Your output should be the line with "Travel Study Program" and all following lines of the data below, through the end, repeated exactly.

** Opening Extracted data block **

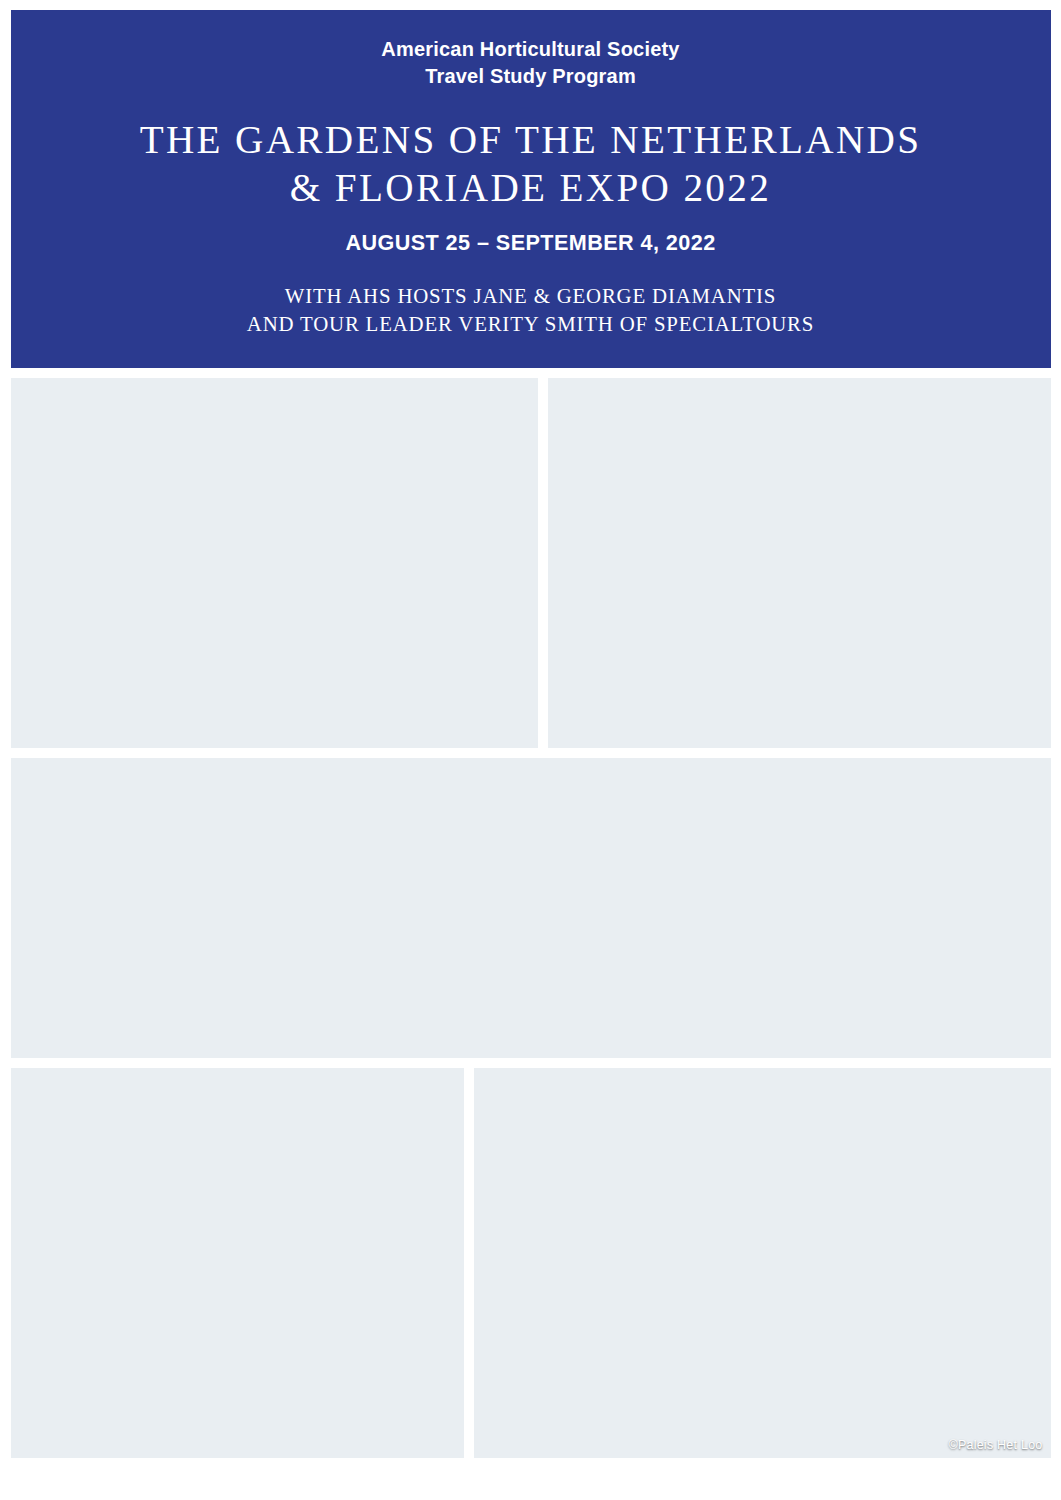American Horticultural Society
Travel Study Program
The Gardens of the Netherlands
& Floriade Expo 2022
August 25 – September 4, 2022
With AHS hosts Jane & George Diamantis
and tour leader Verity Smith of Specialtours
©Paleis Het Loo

** Closing Extracted data block **

Finished task:
Travel Study Program
The Gardens of the Netherlands
& Floriade Expo 2022
August 25 – September 4, 2022
With AHS hosts Jane & George Diamantis
and tour leader Verity Smith of Specialtours
©Paleis Het Loo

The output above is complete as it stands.